Between the line containing "Write your answers to" and the line containing "Consider a relation" lies a run of lines; give that run again exactly, with both of those lines, and nothing else from the entries below.

**Input**
********************

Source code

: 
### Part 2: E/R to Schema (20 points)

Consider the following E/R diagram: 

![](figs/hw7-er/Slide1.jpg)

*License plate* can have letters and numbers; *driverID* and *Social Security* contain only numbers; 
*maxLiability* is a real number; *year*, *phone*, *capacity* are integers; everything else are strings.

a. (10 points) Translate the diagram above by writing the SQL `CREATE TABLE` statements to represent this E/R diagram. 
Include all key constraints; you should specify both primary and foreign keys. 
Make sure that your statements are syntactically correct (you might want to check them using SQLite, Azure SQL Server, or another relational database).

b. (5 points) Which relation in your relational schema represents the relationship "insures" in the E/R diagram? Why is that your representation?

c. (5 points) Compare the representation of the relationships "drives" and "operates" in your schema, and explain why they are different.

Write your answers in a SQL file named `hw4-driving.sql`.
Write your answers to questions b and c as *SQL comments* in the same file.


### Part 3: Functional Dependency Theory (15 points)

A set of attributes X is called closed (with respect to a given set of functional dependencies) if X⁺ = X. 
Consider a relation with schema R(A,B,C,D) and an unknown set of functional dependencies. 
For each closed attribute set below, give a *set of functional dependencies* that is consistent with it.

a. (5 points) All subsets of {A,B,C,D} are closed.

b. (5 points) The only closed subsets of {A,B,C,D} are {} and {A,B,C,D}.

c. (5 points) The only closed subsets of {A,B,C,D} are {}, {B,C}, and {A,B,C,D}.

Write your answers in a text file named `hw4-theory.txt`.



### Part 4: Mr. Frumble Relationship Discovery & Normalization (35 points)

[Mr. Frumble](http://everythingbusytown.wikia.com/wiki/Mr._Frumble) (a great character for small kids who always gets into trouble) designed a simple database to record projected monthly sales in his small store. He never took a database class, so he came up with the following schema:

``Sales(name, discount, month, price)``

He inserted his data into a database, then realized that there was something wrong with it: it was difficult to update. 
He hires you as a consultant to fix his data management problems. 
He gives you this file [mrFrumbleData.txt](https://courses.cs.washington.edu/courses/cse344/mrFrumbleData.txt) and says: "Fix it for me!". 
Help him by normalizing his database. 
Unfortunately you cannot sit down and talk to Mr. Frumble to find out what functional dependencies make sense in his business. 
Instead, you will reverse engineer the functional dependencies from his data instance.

********************

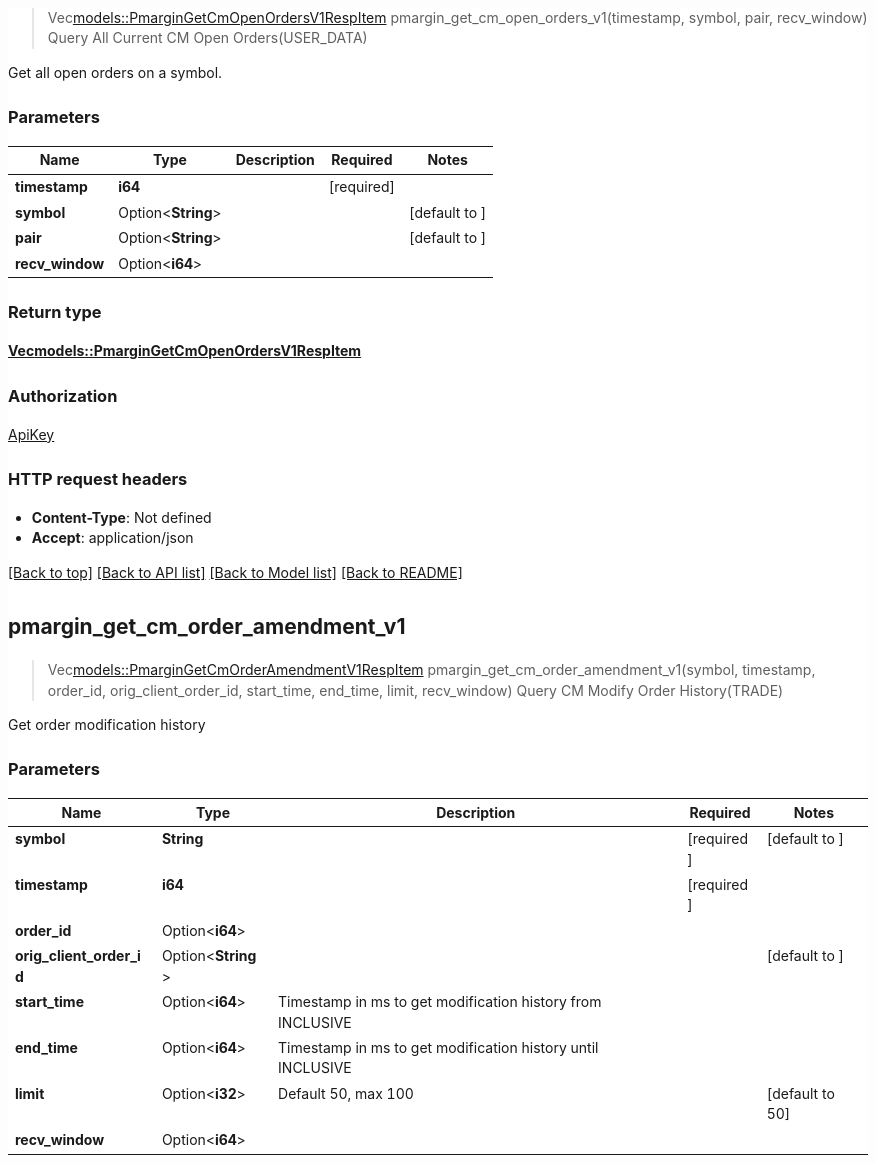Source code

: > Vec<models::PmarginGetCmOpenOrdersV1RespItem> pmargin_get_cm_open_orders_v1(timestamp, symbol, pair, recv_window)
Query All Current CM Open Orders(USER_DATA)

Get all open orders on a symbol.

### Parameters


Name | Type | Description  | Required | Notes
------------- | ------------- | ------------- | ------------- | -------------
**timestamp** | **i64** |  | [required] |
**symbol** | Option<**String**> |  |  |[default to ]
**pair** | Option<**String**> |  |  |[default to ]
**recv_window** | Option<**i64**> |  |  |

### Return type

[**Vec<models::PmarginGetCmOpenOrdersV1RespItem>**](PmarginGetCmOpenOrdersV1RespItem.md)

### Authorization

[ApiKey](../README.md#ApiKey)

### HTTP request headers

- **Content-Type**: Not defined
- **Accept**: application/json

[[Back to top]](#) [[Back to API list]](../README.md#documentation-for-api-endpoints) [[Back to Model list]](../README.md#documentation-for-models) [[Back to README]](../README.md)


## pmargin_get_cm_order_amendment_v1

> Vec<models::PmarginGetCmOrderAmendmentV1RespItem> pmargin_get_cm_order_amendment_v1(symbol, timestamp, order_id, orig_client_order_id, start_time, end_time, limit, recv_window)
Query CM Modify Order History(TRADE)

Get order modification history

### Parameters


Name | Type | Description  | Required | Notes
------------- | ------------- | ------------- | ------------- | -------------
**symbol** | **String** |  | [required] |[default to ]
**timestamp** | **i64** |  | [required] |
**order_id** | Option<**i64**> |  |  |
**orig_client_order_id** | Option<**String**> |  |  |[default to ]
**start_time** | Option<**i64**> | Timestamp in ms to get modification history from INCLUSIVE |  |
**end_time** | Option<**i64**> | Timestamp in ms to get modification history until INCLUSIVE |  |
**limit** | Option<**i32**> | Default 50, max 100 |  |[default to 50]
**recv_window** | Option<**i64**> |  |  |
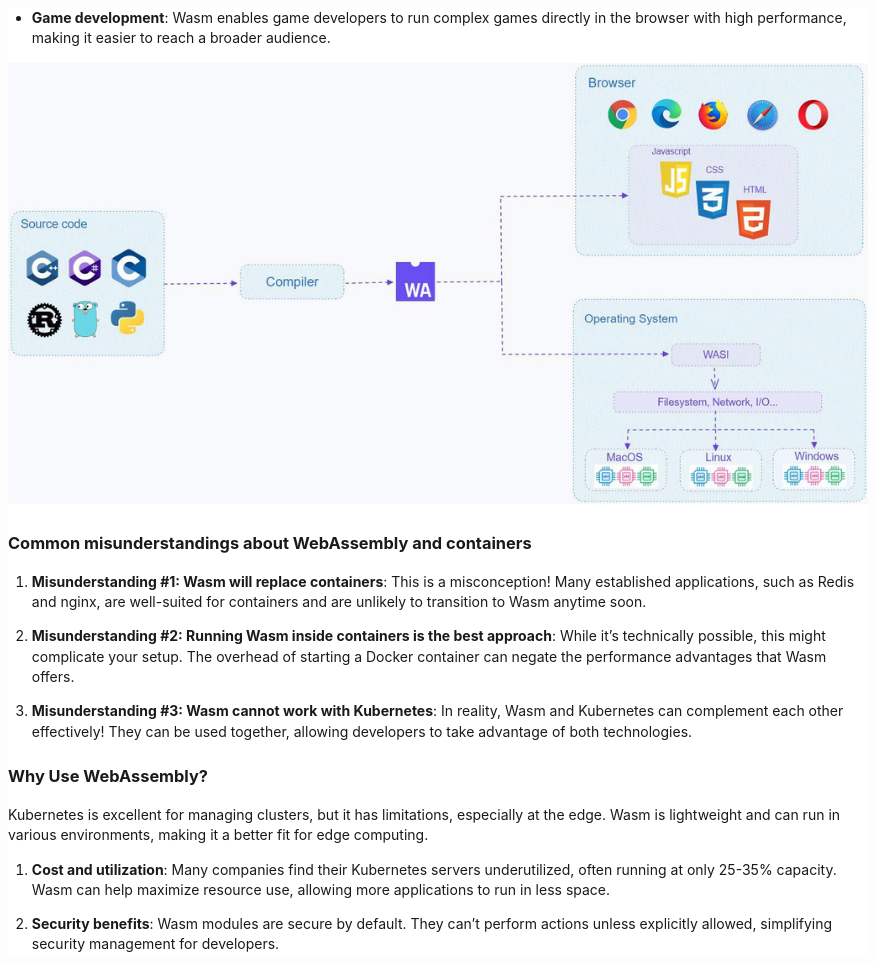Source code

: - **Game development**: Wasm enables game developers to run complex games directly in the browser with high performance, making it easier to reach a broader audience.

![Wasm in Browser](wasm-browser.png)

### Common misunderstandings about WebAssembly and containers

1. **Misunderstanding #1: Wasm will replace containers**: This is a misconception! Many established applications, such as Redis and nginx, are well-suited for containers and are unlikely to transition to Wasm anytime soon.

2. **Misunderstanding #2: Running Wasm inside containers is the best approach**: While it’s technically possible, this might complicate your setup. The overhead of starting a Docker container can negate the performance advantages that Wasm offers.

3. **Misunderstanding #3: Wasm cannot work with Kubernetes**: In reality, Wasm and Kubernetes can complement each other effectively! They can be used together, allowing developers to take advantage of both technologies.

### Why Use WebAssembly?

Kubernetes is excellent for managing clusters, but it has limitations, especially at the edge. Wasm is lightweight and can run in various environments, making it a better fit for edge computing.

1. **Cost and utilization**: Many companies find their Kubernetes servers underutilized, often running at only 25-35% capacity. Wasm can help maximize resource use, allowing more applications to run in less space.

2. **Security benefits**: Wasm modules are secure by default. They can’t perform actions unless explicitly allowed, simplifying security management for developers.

********************

**Final answer**
Write your answers to questions b and c as *SQL comments* in the same file.


### Part 3: Functional Dependency Theory (15 points)

A set of attributes X is called closed (with respect to a given set of functional dependencies) if X⁺ = X. 
Consider a relation with schema R(A,B,C,D) and an unknown set of functional dependencies. 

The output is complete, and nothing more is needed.